Efficient Thompson Sampling for Online Matrix-Factorization Recommendation

Authors: Jaya Kawale, Hung H. Bui, Branislav Kveton, Long Tran-Thanh, Sanjay Chawla

NeurIPS 2015 | Conference PDF | Archive PDF | Plain Text | LLM Run Details

Reproducibility Variable Result LLM Response
Research Type Experimental Extensive experiments in collaborative filtering using several real-world datasets demonstrate that PTS significantly outperforms the current state-of-the-arts.
Researcher Affiliation Collaboration Jaya Kawale, Hung Bui, Branislav Kveton Adobe Research San Jose, CA {kawale, hubui, kveton}@adobe.com Long Tran Thanh University of Southampton Southampton, UK ltt08r@ecs.soton.ac.uk Sanjay Chawla Qatar Computing Research Institute, Qatar University of Sydney, Australia sanjay.chawla@sydney.edu.au
Pseudocode Yes Algorithm 1 Particle Thompson Sampling for Matrix Factorization (PTS)
Open Source Code No The paper does not provide any links to open-source code for the described methodology or explicitly state that the code is publicly available.
Open Datasets Yes We use five real world datasets as follows: Movielens 100k, Movielens 1M, Yahoo Music4, Book crossing5 and Each Movie as shown in Table 1. ... 4http://webscope.sandbox.yahoo.com/ 5http://www.bookcrossing.com
Dataset Splits No We ran the algorithm using 80% data for training and the rest for testing and computed the MSE by averaging the results over 5 runs. The paper specifies a training and testing split, but does not mention a separate validation set or split.

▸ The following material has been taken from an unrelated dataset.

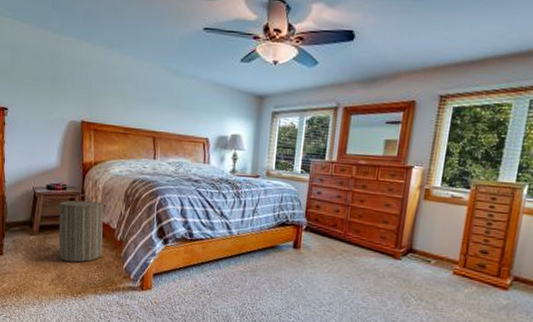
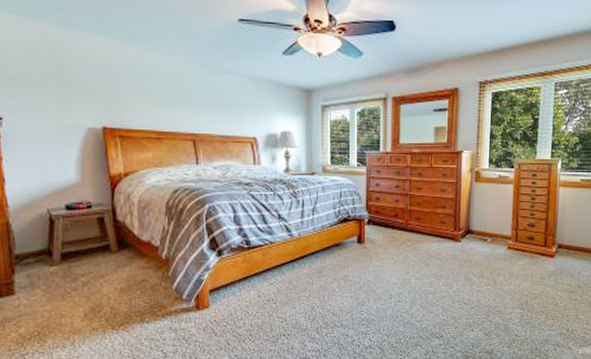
laundry hamper: present [54,194,107,263] -> none [78,211,147,291]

Hardware Specification No The paper does not specify any hardware details (e.g., CPU, GPU models) used for running the experiments.

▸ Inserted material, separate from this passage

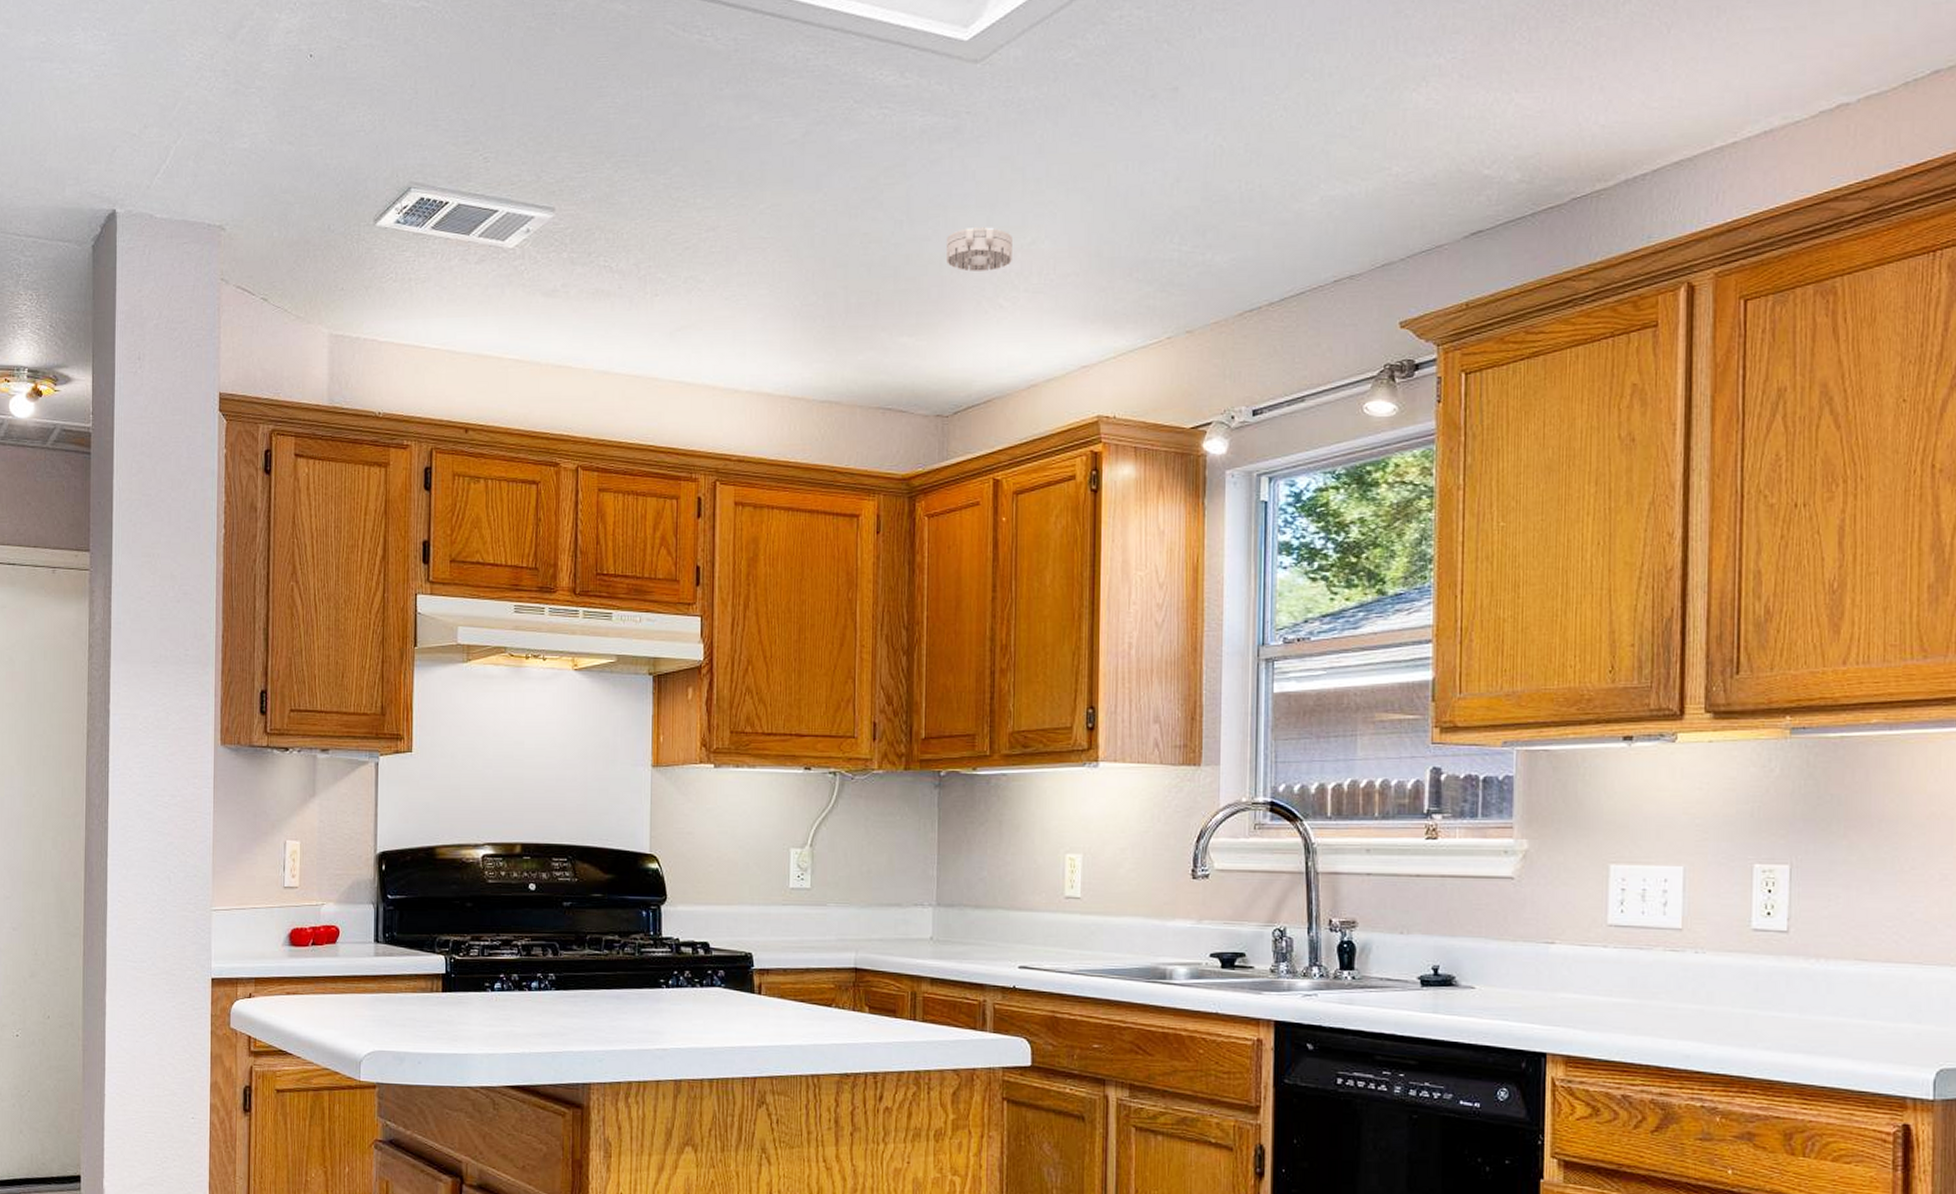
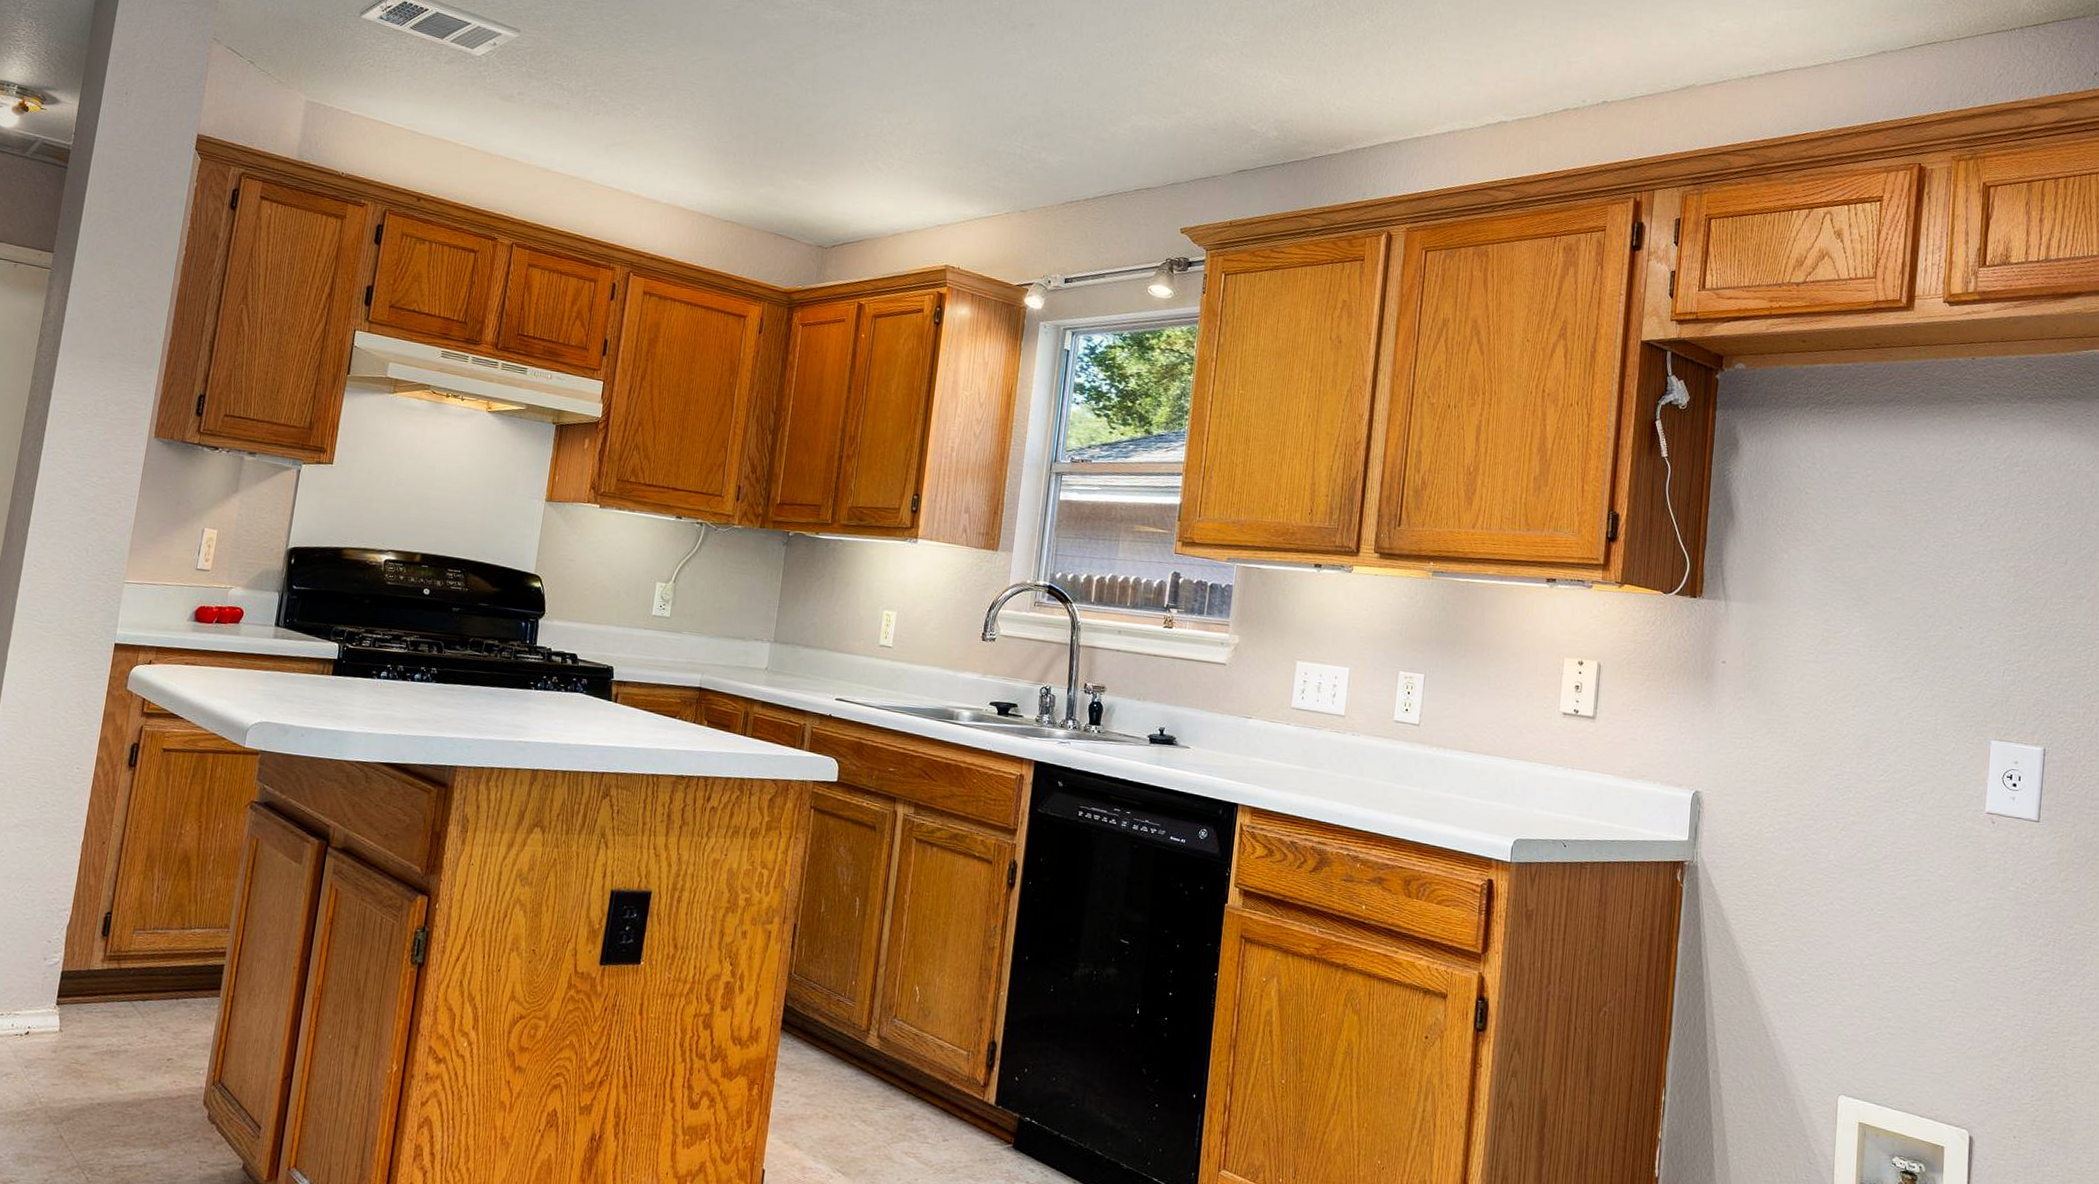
smoke detector: present [947,226,1012,272] -> none [840,103,894,139]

Software Dependencies No The paper mentions using 'PMF implementation by [5]' but does not provide specific version numbers for any software dependencies or libraries.

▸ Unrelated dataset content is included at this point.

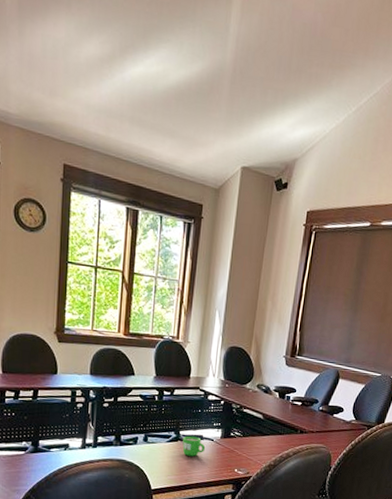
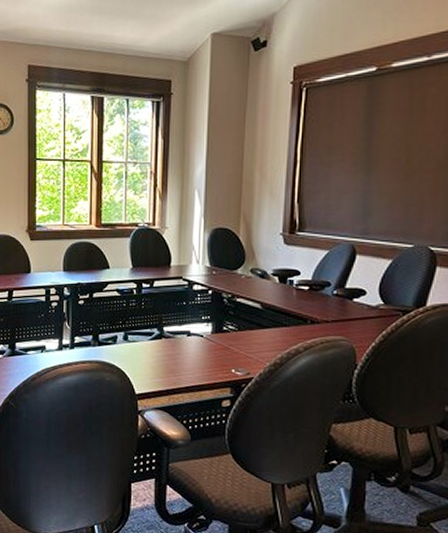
mug: present [182,435,206,456] -> none [167,332,195,356]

Experiment Setup Yes We use K = 2 for all the algorithms and use 30 particles for our approach. For PTS we set the value of σ2 = 0.5 and σ2 u = 1, σ2 v = 1. For PTS-B (Bayesian version, see Algo. 1 for more details), we set σ2 = 0.5 and the initial shape parameters of the Gamma distribution as α = 2 and β = 0.5. For both ICF-20 and ICF-50, we set σ2 = 0.5 and σ2 u = 1. ... We use the stochastic gradient descent to update the latent factors with a mini-batch size of 50. In order to make a recommendation, we use the ϵ-greedy strategy and recommend the highest Ui V T with a probability ϵ and make a random recommendations otherwise. (ϵ is set as 0.95 in our experiments.)